“For Mischief’s Magic Goes Wrong, it is the show that is comedy chaos on stage,” opens its lighting designer, David Howe. “It must never be the lights that go wrong!”
Co-written by Mischief and international magicians, Penn and Teller, Magic Goes Wrong, first opened at London’s Vaudeville Theatre in 2019 before touring the UK since July ’21. A West End version returned to London in October with a relaunch at the Apollo Theatre that will run until February 2022. The comedy play is presented as a fundraiser and features a string of inept magicians doing their best acts to raise money for ‘disasters in magic’. The result is a fast-paced variety show with high production values and great audience interaction.
David Howe has been involved in the production since 2018. “The show is a deliberate overly theatrical comedy; a colorful, glitzy event that accentuates the comedic mishaps of the characters. From a lighting perspective, in addition to giving shape and support to the actors and essential magic lighting, I have many different scenic elements to work with from deep rich velvet house tabs, multi slash curtains and, to quote the opening introduction, ‘a quantity of glitter than some may find offensive.’ The writers are constantly evolving the play at each incarnation and so I am able to look and refresh my design and fixture choices for each production.”
Howe originally designed the production with other lighting fixtures before he was introduced to Ayrton products. “It was White Light that suggested I consider using Diablo. I had seen it before and remember being impressed. It is so, so bright – super, super bright – exactly what I was looking for. I needed a moving light with that sort of intensity and the speed of movement that Diablo delivers. The color saturation is excellent, and it has great gobo rendering; perfect for the colorful and dynamic look that drives this show. Its compact design and lightweight build ticks yet another set of boxes for handling and rigging in tight theatre spaces. We did a shootout and the Diablo jumped out at us – this was the one!”

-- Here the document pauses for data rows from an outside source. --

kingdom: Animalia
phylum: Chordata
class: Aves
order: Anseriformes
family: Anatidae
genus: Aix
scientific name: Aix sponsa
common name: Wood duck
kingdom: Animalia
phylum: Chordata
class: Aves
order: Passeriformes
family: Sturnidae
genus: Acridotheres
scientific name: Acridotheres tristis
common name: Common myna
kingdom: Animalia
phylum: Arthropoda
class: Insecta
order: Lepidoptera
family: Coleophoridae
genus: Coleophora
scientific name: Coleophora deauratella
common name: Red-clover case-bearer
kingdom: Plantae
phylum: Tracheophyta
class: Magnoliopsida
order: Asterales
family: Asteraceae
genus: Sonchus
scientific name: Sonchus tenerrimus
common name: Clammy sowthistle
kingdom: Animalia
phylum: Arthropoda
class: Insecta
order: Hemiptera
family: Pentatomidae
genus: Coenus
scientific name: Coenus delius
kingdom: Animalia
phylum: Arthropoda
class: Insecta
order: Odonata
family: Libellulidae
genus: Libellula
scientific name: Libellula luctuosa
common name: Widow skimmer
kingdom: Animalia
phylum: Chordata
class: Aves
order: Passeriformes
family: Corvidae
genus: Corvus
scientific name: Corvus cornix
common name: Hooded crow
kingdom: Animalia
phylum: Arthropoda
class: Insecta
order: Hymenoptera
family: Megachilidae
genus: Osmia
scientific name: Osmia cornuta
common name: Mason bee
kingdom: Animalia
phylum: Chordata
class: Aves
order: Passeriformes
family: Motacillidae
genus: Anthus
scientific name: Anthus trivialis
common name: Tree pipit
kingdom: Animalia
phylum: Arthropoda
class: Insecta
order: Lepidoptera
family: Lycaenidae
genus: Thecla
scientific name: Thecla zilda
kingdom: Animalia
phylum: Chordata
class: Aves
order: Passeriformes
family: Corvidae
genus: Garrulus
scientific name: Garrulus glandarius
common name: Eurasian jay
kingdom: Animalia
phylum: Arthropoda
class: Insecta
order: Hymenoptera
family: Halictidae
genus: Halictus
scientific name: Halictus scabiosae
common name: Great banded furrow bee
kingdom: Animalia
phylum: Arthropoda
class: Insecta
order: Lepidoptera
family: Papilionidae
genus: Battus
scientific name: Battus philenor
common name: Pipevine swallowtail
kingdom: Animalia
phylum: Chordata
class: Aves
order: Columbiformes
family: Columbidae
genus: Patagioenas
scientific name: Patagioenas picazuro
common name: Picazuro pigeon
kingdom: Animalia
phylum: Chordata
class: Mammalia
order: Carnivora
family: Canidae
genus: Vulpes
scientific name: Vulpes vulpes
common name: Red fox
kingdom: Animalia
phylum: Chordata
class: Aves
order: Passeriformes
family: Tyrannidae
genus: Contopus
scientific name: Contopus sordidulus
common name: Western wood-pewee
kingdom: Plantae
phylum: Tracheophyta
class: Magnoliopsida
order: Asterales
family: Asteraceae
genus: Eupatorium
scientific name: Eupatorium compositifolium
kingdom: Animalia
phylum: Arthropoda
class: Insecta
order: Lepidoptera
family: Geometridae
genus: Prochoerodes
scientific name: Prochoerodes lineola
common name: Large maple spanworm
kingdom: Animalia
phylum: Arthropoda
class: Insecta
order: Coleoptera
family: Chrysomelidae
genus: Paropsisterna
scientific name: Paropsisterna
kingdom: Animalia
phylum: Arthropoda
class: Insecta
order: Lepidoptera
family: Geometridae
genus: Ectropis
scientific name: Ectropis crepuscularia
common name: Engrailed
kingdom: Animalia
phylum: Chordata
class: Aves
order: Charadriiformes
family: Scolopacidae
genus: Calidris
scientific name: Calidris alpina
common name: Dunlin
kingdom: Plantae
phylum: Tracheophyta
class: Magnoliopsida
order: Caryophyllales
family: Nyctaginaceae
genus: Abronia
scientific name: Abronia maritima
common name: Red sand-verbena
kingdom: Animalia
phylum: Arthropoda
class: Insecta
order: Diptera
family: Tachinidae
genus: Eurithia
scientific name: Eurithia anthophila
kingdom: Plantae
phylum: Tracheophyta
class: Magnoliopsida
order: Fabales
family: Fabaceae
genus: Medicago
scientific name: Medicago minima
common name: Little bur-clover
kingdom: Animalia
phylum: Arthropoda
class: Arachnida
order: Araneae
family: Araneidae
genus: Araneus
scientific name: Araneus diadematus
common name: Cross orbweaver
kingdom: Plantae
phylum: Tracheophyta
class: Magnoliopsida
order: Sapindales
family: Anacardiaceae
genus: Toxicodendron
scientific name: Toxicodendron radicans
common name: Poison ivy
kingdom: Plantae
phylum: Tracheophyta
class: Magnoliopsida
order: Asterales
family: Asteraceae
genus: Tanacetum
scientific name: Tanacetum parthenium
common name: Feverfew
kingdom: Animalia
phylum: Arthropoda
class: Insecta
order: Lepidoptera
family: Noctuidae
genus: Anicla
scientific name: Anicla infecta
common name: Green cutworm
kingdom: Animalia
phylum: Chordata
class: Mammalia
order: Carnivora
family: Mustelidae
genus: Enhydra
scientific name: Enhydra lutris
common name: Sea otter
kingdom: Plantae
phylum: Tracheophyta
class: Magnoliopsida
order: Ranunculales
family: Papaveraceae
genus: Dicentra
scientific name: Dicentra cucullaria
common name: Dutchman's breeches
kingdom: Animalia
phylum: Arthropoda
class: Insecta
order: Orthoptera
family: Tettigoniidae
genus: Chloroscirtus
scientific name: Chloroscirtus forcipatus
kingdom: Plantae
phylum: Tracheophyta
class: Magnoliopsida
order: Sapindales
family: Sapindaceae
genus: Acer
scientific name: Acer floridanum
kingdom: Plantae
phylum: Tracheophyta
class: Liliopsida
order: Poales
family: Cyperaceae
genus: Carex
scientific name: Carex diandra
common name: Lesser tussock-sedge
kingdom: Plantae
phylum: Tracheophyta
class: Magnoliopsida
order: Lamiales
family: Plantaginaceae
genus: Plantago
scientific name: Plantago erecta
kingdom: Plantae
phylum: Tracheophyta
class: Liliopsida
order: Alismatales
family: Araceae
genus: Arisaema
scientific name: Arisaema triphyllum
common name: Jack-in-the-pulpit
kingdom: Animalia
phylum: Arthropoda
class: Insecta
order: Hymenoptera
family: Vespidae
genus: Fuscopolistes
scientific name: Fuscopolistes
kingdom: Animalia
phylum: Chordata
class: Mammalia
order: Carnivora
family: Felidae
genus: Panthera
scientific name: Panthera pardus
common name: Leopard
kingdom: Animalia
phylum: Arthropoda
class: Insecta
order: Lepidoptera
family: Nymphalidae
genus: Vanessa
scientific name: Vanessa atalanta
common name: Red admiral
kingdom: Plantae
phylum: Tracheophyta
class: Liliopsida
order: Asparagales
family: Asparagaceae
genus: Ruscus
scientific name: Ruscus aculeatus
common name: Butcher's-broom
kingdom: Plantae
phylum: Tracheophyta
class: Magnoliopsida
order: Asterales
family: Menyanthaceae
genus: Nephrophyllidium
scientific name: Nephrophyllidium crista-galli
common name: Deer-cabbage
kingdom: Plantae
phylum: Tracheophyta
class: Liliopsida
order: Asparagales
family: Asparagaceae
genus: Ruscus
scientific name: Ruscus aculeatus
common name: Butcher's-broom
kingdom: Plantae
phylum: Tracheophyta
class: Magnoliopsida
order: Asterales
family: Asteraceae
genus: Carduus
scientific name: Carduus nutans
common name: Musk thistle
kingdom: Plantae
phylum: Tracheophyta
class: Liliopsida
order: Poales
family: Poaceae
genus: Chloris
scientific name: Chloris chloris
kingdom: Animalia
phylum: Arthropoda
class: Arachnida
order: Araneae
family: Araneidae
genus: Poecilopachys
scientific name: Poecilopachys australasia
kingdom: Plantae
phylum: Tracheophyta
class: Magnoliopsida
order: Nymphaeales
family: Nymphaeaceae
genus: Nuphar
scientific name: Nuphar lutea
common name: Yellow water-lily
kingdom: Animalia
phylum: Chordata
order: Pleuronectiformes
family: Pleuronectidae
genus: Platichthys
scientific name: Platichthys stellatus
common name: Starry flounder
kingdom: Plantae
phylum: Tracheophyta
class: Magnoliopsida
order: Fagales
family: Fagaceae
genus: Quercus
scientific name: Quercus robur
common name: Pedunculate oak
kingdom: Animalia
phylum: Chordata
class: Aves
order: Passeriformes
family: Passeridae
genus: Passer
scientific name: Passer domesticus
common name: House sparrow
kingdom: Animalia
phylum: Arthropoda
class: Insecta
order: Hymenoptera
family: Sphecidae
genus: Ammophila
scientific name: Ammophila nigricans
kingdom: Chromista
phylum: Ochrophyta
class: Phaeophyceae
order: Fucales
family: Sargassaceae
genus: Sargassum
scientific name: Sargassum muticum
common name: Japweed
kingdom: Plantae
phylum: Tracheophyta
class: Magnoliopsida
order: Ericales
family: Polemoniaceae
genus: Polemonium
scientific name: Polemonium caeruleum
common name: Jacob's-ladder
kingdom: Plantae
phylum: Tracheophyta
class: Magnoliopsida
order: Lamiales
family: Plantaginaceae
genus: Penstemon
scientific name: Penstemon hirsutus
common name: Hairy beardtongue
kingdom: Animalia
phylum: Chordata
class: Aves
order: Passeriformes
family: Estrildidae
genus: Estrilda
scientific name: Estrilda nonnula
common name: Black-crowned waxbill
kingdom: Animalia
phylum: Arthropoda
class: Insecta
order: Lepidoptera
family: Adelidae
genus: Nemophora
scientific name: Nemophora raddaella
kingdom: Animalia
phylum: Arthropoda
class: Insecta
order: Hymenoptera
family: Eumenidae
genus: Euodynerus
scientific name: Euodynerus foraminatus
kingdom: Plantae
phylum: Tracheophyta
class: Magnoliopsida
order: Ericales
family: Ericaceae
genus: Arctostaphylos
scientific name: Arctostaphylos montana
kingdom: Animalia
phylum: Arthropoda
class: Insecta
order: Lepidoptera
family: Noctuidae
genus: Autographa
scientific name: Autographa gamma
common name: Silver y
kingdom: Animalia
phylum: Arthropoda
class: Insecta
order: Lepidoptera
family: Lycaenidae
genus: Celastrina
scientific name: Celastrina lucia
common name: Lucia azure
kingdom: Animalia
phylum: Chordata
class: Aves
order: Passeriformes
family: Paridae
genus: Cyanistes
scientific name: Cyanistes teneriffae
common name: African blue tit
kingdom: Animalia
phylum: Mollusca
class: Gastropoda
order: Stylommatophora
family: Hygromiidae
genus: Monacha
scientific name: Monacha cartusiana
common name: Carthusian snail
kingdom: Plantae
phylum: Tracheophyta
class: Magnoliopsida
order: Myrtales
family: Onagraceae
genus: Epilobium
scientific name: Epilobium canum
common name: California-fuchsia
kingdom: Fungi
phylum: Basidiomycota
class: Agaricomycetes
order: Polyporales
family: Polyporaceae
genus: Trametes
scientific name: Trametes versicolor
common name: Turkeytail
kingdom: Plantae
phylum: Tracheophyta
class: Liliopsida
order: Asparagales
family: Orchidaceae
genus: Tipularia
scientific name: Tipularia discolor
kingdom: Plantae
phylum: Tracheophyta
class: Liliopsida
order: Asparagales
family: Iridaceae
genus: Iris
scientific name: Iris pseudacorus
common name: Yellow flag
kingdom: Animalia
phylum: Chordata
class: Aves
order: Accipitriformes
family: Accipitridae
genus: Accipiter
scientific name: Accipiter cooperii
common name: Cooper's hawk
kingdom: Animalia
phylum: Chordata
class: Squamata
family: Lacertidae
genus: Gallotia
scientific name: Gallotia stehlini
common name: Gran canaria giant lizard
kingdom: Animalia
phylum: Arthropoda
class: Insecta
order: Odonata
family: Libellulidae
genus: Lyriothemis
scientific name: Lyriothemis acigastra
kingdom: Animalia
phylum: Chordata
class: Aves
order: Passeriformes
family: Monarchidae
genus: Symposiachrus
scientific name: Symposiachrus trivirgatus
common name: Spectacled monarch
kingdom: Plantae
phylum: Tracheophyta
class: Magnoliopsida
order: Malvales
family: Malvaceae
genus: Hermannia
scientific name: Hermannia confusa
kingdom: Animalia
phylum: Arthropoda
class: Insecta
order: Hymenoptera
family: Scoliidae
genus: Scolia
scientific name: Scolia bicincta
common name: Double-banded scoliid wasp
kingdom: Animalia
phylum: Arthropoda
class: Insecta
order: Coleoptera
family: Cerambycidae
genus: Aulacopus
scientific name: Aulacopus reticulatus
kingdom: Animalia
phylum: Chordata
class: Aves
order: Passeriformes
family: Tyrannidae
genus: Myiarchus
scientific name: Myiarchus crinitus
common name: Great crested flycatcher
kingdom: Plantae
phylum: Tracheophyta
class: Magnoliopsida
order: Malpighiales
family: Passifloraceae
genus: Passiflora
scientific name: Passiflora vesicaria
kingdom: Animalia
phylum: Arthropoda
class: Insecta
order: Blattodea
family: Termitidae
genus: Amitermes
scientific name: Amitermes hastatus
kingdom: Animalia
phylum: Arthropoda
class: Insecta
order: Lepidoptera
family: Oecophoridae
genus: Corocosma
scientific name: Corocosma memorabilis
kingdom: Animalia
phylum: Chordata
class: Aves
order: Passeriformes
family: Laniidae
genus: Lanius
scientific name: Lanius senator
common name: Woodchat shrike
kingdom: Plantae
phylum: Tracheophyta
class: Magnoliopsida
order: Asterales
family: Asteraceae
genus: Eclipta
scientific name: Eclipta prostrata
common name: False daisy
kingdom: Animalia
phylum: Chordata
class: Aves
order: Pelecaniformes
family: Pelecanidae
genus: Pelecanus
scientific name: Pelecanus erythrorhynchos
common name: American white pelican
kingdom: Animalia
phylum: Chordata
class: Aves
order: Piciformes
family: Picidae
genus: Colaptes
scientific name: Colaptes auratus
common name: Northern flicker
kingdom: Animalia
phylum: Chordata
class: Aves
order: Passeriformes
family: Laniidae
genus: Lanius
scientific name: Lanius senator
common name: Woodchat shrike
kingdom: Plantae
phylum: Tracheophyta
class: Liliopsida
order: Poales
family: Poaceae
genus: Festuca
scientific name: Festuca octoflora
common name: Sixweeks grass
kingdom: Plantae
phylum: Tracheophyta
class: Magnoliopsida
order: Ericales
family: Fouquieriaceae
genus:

Howe chose to rig a dozen Diablos as front light downstage of the proscenium, using them as key lights in addition to adding vibrancy and punch to the glitzy stage set. “They are a total treat – we can put strong colors wherever we want them, and we have fitted them with custom gobos which work equally well in hard or soft focus. They cut through everything else on stage so well we have even used them as follow spots on occasions for tricky positions.” Ayrton’s famed reliability and almost silent movement has not gone unnoticed either. “This is a play and for the comedy to work we need the audience to be focused on what is being said so rigging moving fixtures front-of-house requires them to be both quiet and reliable. Swapping lights out in the auditorium is awkward and time consuming and audiences don’t want to be distracted by the whirring of fans and motors particularly during quiet dramatic moments on stage.”
Howe succinctly sums up his experience of choosing Ayrton’s Diablo. “We were lucky to be able to access the Diablo – these were the first ones purchased by White Light – and I have not regretted our choice for a moment. Brighter than bright, so quiet, small yet with a zoom from 7° to 53° that is extremely useable. I would be just as happy to use them in a straight theatre production as in a fast-paced musical event. They are LED but you can program them in CMY mode so I’m not worrying or thinking about RGBW. It’s a great little unit that fits well in our world. Put simply, Diablo ticks all the boxes.”
“We’re really pleased the Diablo proved such a hit on its first outing with David and we’re already planning to increase our rental stocks over the coming months,” says White Light’s technical director, David Isherwood, who bought the Diablo fixtures from Ayrton’s exclusive UK distributors, Ambersphere Solutions after the demo from Briony Berning. “We can see applications across all of the areas we service, which is one of the main drivers for our investment in new products—they cannot be too niche. We’ve already seen particular interest from Broadcast and Theatre, where the combination of size and feature set fits really well.”